In fact, below is an extremely early version of the time horizon vs release date graph that we made using just HCAST tasks, fitted on some models released within 6 months of each other. Extrapolating this data out just 12 months results in 95% CIs of 50% time horizons being somewhere between 30 minutes and 2 years! Getting data for pre-2023 models via SWAA helped a lot with this problem, and this is in fact why we constructed the SWAA dataset and needed to test pre-GPT-4 models.
SWAA was made by METR researchers specifically for the long tasks paper, and we haven’t published the problems.
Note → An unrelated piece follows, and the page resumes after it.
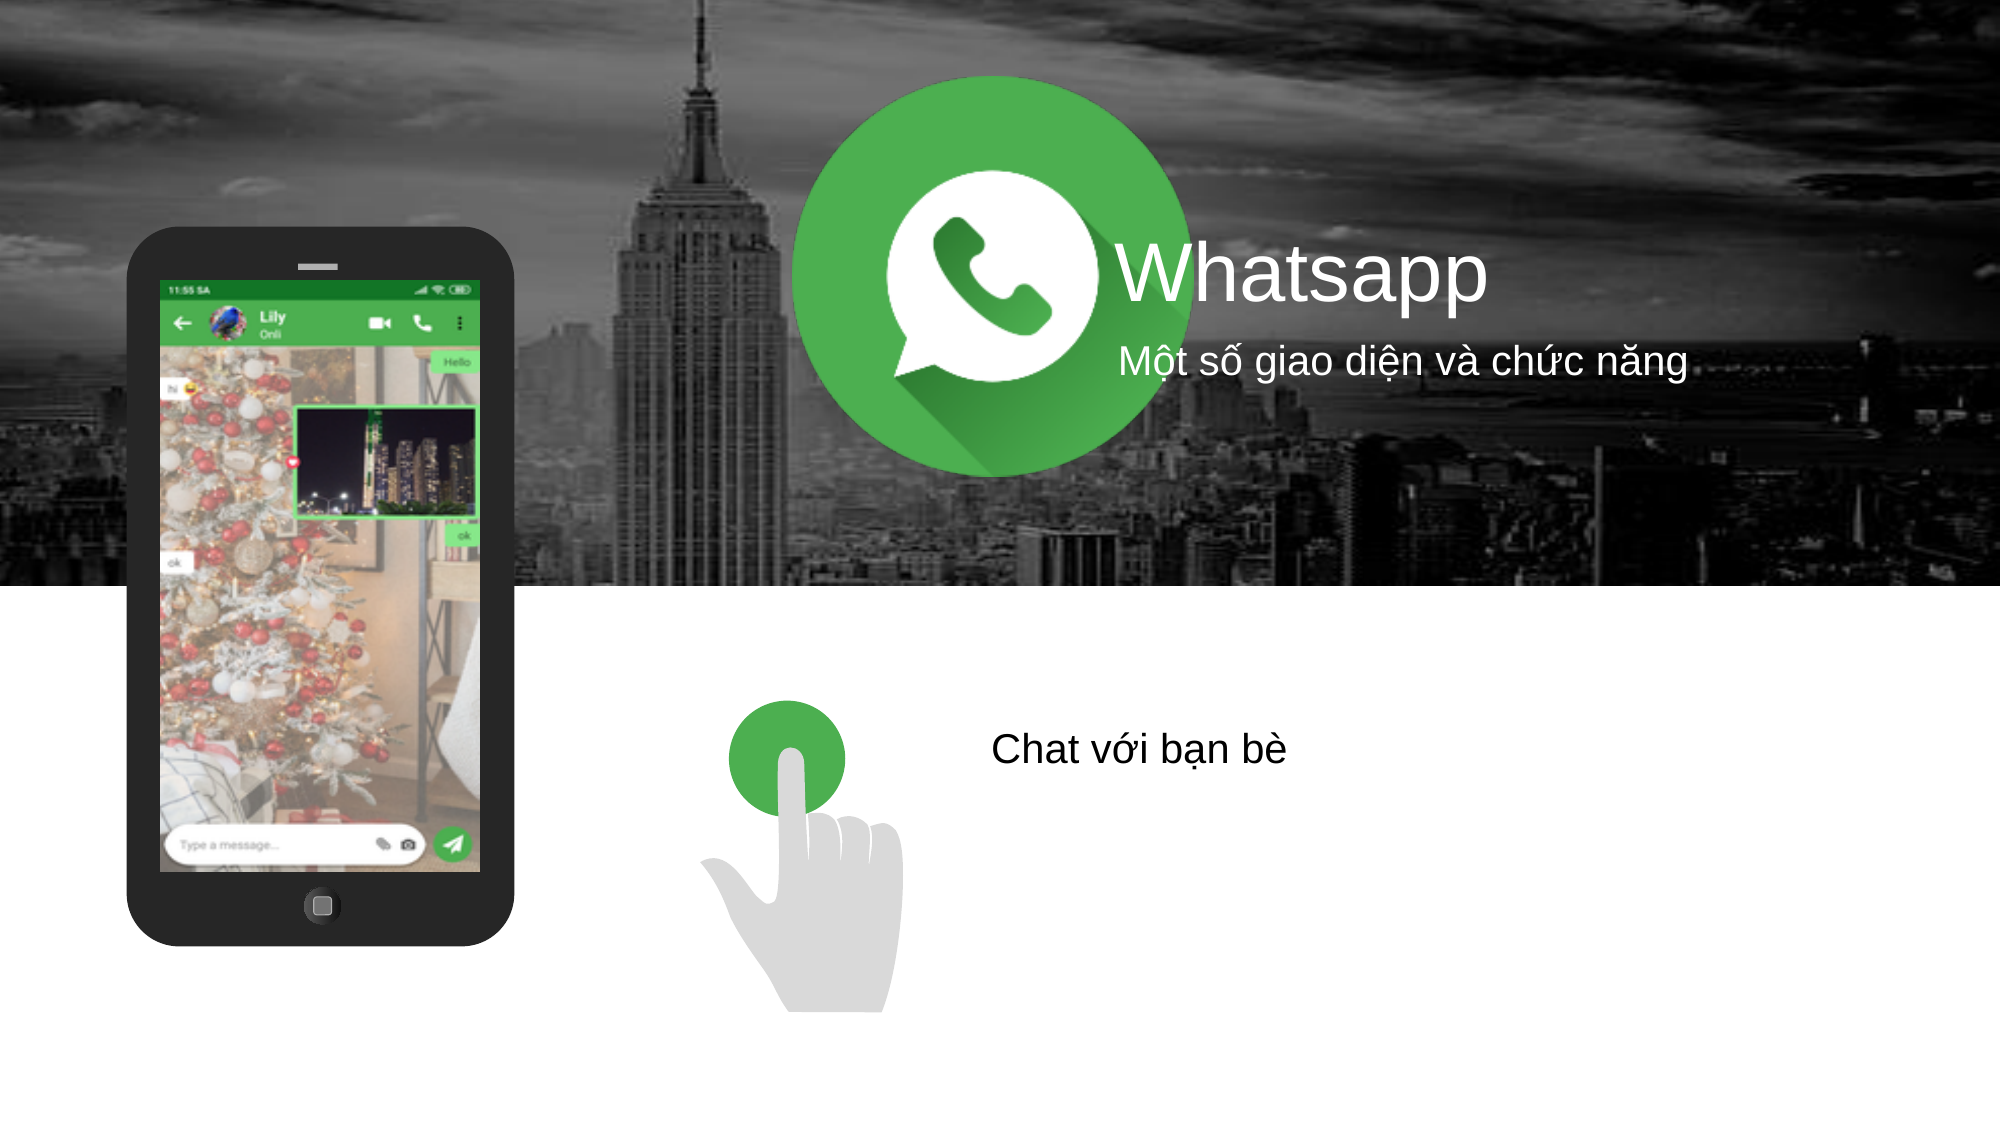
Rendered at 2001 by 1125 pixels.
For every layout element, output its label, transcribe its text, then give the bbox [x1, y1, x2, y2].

For RE-Bench, we are about as confident as we can be that the RE-Bench tasks are public_problem level tasks, since we created them in-house also. We zip the solutions in the RE-Bench repo to prevent scraping, ask people to not train on RE-Bench (except in the context of development and implementation of dangerous capability evaluations—e.g. elicitation), and ask people to report if they see copies of unzipped solutions online.
(I’d guess the terminal warnings you were seeing were about failures to converge or zero variance data).
. . . not quite: I’d forgotten that your threshold was a man-month, instead of a month of clock time. I’ll redo things with the task length being a month of work for people who do need to eat/sleep/etc: luckily this doesn’t change results much, since 730 hours and 167 hours are right next door on a log(t) scale.
Your diagnosis was on the money. Filtering for the union of fully_private HCAST tasks and SWAA tasks (while keeping the three models which caused crashes without SWAAs) does still make forecasts more optimistic, but only nets half an extra year for the every-model model, and two extra years for the since-4o model.
I’ll edit the OP appropriately; thank you for your help. (In retrospect, I probably should have run the numbery stuff past METR before posting, instead of just my qualitative concerns; I figured that if I was successfully reproducing the headline results I would be getting everything else right, but it would still have made sense to get a second opinion.)